#ubuntu-us-co 2012-10-02
<Garheade> Do we feel we are ready for the Ubunut Community Meeting?
<Garheade> Ubuntu Communtiy Meeting even...
<joey> ooh when is that?
<FunnyLookinHat> Ubuntu Community Meeting ?
<FunnyLookinHat> You mean the re-approval ?
<FunnyLookinHat> Alex is working on the documentation required I believe.
<Garheade> Good, be sure to let me know if there is anything I can do to help.
<FunnyLookinHat> Right on
#ubuntu-us-co 2012-10-04
<Garheade> o/
<FunnyLookinHat> yo
<^Zew^> Hello
<FunnyLookinHat> Howdy
<^Zew^> whats going on?
<FunnyLookinHat> Just coding away...  :)
<^Zew^> Have you trieed 12.10?
<FunnyLookinHat> I'm running it right now
<FunnyLookinHat> works pretty darn well
<^Zew^> me too
<^Zew^> but with Gnome3....   blah Unity
<FunnyLookinHat> Ah
<Garheade> After working through them all... I can't really tell a difference between any of them...
<FunnyLookinHat> I like Unity.
<FunnyLookinHat> Gnome Shell is ... confusing to me.  With a bit of customization Unity "just works" ( TM )
<^Zew^> I dont like the Dash...  I tried to get used to it but when I upgraded to 12.10 beta2 Gnome 3 all the way
<^Zew^> What exatly is Cinnamon?
<^Zew^> If you say a spice I will IRC slap you lol
<^Zew^> Have you heard anything on  "Steam"....   The Beta will be out very soon.  I hope to be a beta tester for it
<FunnyLookinHat> Cinnamon is an attempt to keep the Gnome2 style desktop alive.
<FunnyLookinHat> It's being created and supported by the Linux Mint team.
<FunnyLookinHat> And #phoronix is a great place to rumor-mill around "steam"  ;)   :)
<^Zew^> thanks
<^Zew^> have a good day
#ubuntu-us-co 2012-10-05
<^Zew^> hello
<mfisch> hola
#ubuntu-us-co 2014-10-01
<joey>  
<joey> http://discourse.ubuntu.com/category/local-teams/ubuntu-colorado
<joey>  
<joey> Cheri703 FunnyLookinHat med_ ToyKeeper ^^
<joey> see also email thread
<ToyKeeper> Neat.
<FunnyLookinHat> joey, yeah I saw that :)
<joey> hmm um no, the pastebin is not irclogs.u.c
* joey changed the topic of #ubuntu-us-co to: Colorado Ubuntu Linux Team:  http://coloco.ubuntu-rocks.org/ ||  Logs: http://irclogs.ubuntu.com/ || We idle here.

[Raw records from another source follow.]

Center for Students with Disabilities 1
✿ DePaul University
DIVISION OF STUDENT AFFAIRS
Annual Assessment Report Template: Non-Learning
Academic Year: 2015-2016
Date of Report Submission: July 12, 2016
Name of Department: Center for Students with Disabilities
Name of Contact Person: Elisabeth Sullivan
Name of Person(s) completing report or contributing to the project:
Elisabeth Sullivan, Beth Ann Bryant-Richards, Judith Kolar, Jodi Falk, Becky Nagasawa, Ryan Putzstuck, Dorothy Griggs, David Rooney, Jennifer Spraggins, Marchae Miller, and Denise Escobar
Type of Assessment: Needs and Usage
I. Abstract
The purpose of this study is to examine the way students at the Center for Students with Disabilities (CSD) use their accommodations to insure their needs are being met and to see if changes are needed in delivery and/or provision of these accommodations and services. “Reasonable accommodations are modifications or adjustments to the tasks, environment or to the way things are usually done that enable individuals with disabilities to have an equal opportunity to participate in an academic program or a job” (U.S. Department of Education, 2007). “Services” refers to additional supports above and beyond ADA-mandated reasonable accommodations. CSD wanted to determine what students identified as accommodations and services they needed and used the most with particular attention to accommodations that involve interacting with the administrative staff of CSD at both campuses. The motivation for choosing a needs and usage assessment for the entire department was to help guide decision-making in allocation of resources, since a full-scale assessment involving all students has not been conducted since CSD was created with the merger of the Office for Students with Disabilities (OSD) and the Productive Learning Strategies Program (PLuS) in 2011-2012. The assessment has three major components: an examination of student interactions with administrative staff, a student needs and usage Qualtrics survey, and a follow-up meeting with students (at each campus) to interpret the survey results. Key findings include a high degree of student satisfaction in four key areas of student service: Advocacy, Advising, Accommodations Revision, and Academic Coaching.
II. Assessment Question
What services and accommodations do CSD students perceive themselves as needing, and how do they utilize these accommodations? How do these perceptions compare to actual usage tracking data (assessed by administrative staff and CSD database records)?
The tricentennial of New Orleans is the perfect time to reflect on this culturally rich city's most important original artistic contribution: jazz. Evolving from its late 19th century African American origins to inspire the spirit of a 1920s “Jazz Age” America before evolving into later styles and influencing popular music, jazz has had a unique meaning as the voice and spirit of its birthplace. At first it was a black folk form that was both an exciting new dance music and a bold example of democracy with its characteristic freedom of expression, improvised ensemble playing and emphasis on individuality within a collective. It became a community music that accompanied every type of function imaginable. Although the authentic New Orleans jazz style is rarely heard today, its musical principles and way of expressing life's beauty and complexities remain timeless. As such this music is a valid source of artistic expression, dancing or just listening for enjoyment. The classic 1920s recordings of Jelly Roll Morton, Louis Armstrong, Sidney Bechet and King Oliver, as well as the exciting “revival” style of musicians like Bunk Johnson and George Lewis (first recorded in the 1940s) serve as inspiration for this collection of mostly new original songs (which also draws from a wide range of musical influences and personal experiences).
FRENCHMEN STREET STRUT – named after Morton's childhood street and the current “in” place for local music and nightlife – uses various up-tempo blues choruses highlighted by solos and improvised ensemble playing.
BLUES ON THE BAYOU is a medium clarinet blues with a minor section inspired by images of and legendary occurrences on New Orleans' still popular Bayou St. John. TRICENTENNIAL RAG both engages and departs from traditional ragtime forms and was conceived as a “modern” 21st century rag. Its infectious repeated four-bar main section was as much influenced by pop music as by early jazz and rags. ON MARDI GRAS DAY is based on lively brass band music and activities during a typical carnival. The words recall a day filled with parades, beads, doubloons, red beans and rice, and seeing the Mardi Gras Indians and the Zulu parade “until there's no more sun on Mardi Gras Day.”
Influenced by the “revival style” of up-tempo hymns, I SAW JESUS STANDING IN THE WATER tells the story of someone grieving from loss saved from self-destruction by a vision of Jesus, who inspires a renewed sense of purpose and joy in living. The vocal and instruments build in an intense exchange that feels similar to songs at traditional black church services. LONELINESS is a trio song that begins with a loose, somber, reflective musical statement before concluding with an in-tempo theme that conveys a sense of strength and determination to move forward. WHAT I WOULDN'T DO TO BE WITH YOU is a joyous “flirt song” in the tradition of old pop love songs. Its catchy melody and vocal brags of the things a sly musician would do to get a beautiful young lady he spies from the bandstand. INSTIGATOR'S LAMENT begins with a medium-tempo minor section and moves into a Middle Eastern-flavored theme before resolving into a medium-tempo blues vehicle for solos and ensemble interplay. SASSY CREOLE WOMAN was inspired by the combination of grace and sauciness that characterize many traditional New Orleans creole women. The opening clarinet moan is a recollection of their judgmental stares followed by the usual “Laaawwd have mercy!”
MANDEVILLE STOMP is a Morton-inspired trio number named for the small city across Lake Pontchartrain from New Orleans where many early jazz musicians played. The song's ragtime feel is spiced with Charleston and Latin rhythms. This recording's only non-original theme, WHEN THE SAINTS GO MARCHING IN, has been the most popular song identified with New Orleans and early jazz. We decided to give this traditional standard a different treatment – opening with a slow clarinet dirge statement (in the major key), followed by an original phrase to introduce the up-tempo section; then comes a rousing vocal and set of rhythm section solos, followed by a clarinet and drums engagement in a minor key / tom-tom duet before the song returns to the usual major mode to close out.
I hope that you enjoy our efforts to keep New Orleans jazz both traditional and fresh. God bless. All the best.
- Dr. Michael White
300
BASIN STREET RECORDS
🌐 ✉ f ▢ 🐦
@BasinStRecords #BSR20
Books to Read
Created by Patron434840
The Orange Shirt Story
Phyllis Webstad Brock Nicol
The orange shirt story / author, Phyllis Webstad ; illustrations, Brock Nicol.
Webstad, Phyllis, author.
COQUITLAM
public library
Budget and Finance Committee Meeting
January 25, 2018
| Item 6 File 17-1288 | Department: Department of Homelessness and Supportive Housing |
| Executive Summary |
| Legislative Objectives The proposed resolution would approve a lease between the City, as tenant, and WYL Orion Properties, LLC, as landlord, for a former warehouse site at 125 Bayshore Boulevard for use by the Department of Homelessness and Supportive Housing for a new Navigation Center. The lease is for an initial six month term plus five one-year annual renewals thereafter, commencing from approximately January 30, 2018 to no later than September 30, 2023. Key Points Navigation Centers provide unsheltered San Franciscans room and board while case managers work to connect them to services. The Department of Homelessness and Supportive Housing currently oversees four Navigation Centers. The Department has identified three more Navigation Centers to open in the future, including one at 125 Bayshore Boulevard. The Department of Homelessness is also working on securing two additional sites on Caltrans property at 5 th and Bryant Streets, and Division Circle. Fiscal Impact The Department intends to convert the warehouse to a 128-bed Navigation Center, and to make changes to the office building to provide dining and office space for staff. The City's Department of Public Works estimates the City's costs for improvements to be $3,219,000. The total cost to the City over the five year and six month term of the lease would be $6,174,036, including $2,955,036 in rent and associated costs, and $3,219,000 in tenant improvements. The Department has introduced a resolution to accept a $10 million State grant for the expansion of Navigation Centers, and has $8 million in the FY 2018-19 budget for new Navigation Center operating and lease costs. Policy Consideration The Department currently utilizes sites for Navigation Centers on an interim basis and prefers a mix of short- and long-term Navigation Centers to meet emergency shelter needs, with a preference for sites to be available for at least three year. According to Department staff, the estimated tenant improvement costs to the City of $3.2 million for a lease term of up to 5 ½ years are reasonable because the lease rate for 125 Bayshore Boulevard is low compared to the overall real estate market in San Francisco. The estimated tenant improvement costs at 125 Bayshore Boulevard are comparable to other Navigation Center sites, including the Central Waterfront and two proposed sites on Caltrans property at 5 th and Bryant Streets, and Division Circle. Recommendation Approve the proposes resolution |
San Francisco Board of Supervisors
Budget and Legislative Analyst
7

If you need help, ping some folks in the channel and WAIT.
<med_> @joey thanks
<FunnyLookinHat> man - this channel is hoppin' today  :)
#ubuntu-us-co 2015-10-02
<uv911> Hi guys. I'm studying operating systems,  and trying to understand the virtual memory paging. Have a question regarding that. I know this isn't probably the best place to ask, but I think you guys might be able to help.
<uv911> My question is,  is it possible that for page tables, multiple pages map to the same frame
<uv911> Inside the same page table? Intuitively this shouldn't be allowed, but want to confirm.